Since 2013, Cure Alzheimer’s Fund has been supporting research by the distinguished neuroscientist and Down syndrome expert William Mobley, M.D., Ph.D., whose lab is based at the University of California, San Diego. Mobley is part of a team working to exploit a hypothesis that inhibiting a protein called monoacylglycerol lipase (MAGL)—which gets overproduced in people with Down syndrome—will, in turn, reduce the production of Abeta and, subsequently, Alzheimer’s neuropathology.
Mobley, who recently joined the Scientific Advisory Board of Cure Alzheimer’s Fund (CAF), is working with fellow researcher Alexander Kleschevnikov, Ph.D., to develop therapeutic techniques for inhibiting MAGL; this work is being done in collaboration with Abide Therapeutics.

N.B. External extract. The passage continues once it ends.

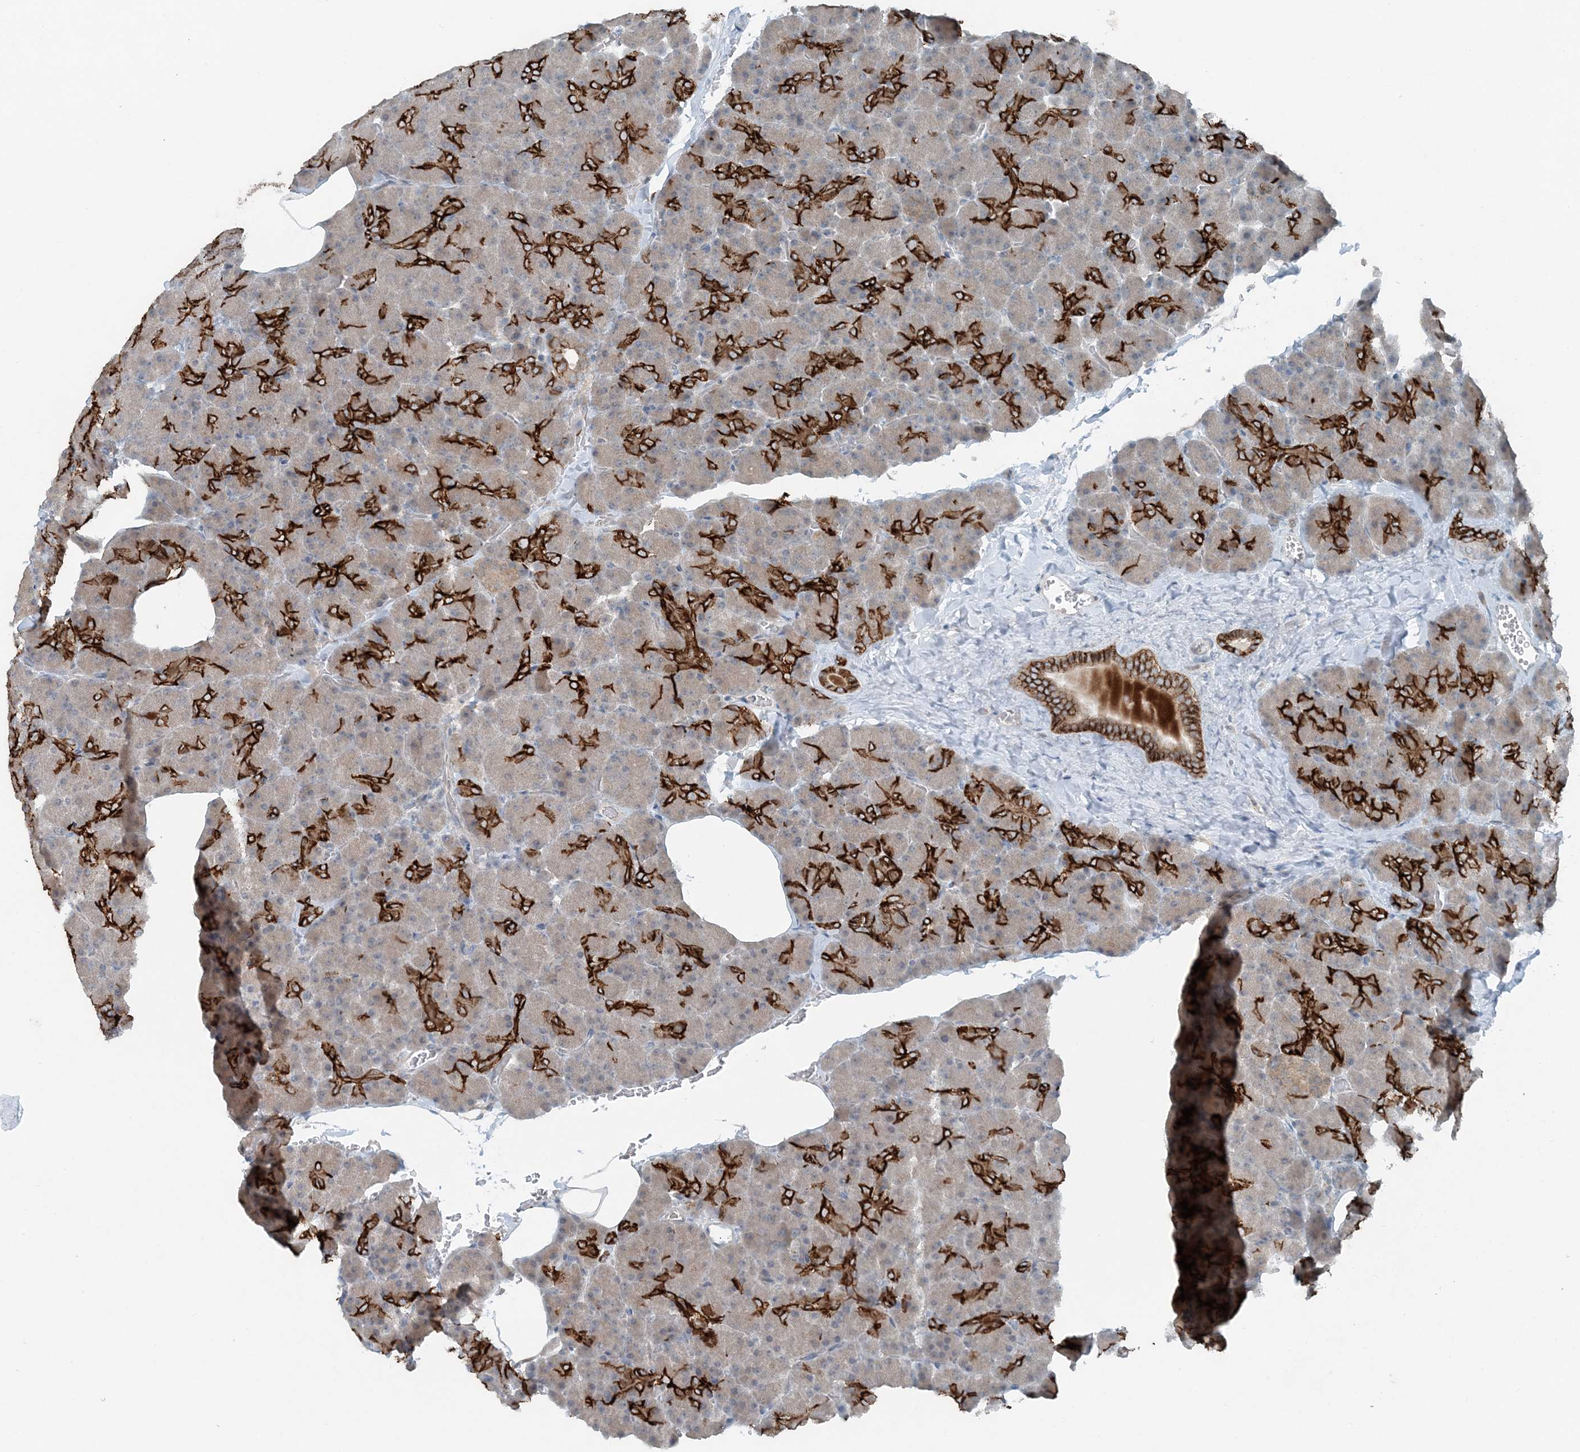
{"staining": {"intensity": "strong", "quantity": "25%-75%", "location": "cytoplasmic/membranous"}, "tissue": "pancreas", "cell_type": "Exocrine glandular cells", "image_type": "normal", "snomed": [{"axis": "morphology", "description": "Normal tissue, NOS"}, {"axis": "morphology", "description": "Carcinoid, malignant, NOS"}, {"axis": "topography", "description": "Pancreas"}], "caption": "Brown immunohistochemical staining in benign human pancreas displays strong cytoplasmic/membranous expression in approximately 25%-75% of exocrine glandular cells. (brown staining indicates protein expression, while blue staining denotes nuclei).", "gene": "MITD1", "patient": {"sex": "female", "age": 35}}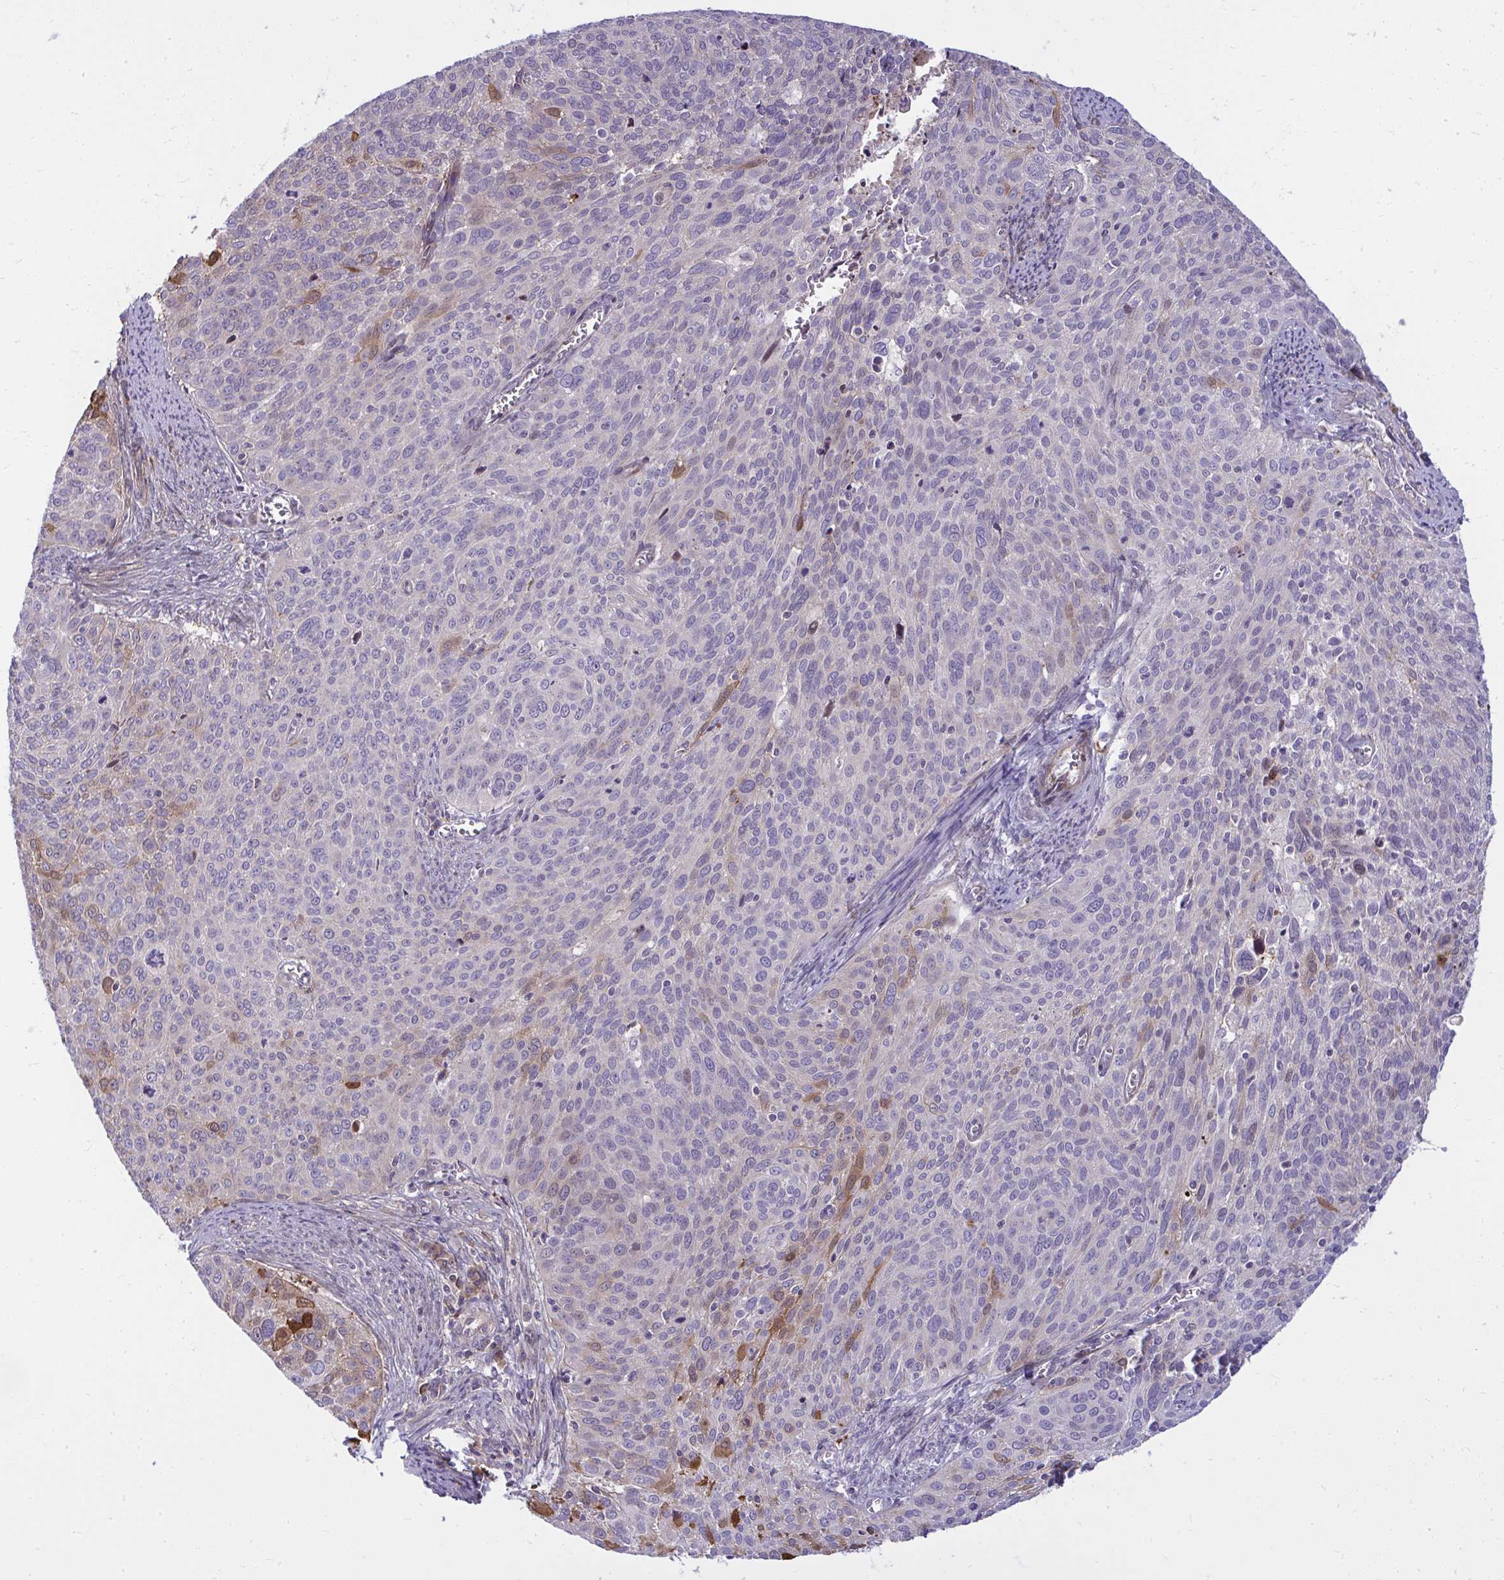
{"staining": {"intensity": "moderate", "quantity": "<25%", "location": "cytoplasmic/membranous"}, "tissue": "cervical cancer", "cell_type": "Tumor cells", "image_type": "cancer", "snomed": [{"axis": "morphology", "description": "Squamous cell carcinoma, NOS"}, {"axis": "topography", "description": "Cervix"}], "caption": "Protein expression analysis of human cervical cancer reveals moderate cytoplasmic/membranous positivity in about <25% of tumor cells. The protein of interest is shown in brown color, while the nuclei are stained blue.", "gene": "ZSCAN9", "patient": {"sex": "female", "age": 39}}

Based in San Diego, Abide specializes in developing drugs connected to a class of enzymes called serine hydrolases, which play an important role in regulating central nervous system signaling as well as digestion, metabolism, inflammation, blood clotting and the life cycle of pathogens.
“We are extremely grateful to the Cure Alzheimer’s Fund for supporting this project,” said Mobley after the CAF grant last year, “which has the potential to benefit persons with Down syndrome and, if successful, will have a direct application to patients with Alzheimer’s disease.”
One step closer
“This is a terrific example of a ‘cross-platform’ project that we’re especially proud to support,” said Tim Armour, president and CEO of Cure Alzheimer’s Fund. “The results of Dr. Mobley’s work will undoubtedly help improve our understanding of both Alzheimer’s and Down syndrome.”